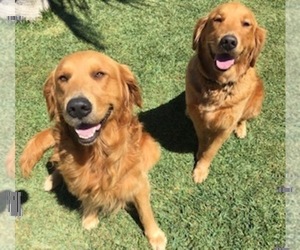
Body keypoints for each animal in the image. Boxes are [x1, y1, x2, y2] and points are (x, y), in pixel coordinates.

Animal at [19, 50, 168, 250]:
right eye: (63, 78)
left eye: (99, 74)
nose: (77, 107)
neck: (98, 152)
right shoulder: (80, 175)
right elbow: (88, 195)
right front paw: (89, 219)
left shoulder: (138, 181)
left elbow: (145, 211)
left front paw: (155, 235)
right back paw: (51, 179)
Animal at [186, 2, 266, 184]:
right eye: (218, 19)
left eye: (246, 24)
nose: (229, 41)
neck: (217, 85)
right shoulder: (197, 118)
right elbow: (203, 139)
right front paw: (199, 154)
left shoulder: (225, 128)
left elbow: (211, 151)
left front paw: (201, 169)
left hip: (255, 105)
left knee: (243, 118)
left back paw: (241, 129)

####

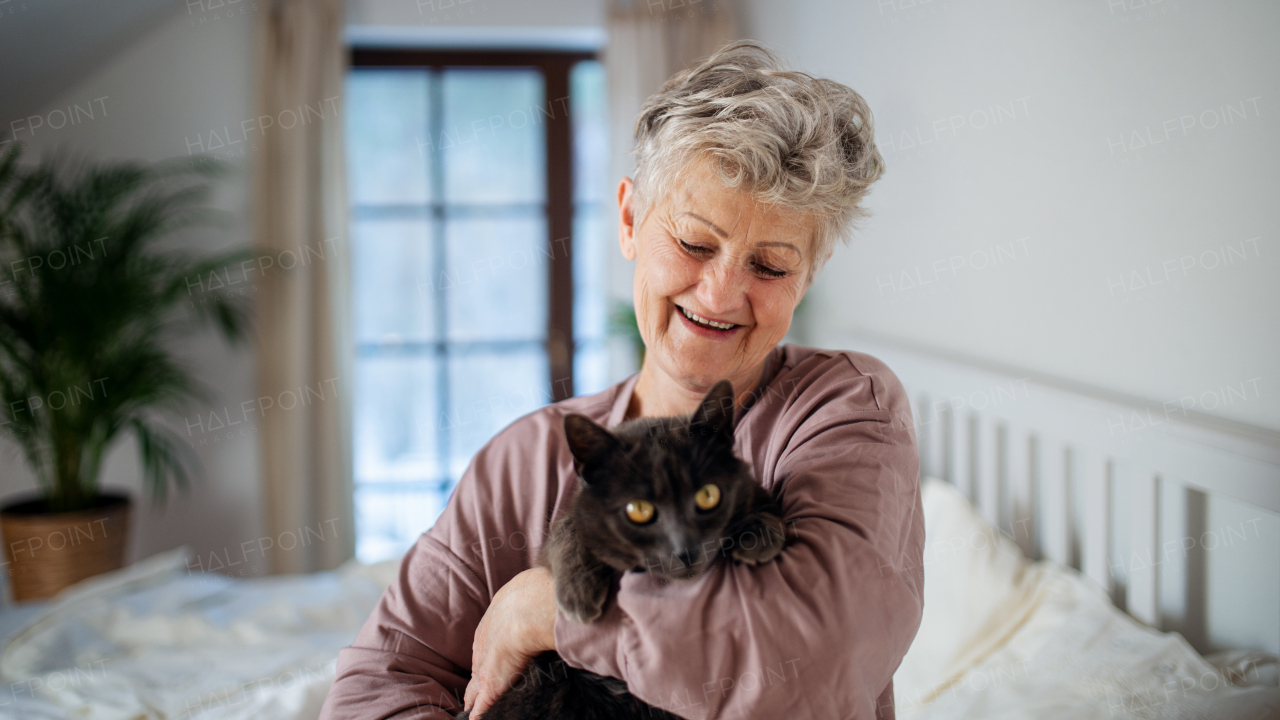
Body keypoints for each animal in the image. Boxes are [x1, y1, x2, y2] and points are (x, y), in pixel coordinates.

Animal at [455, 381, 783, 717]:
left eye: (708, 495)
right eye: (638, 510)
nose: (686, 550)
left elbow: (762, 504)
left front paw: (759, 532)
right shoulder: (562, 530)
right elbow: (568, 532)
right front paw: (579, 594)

####

- _Problem statement_
In the entries above, locate every line with the word "shoulder" and copy it.

- _Answer section_
right shoulder: (80, 175)
left shoulder: (138, 181)
right shoulder: (197, 118)
left shoulder: (225, 128)
right shoulder: (562, 530)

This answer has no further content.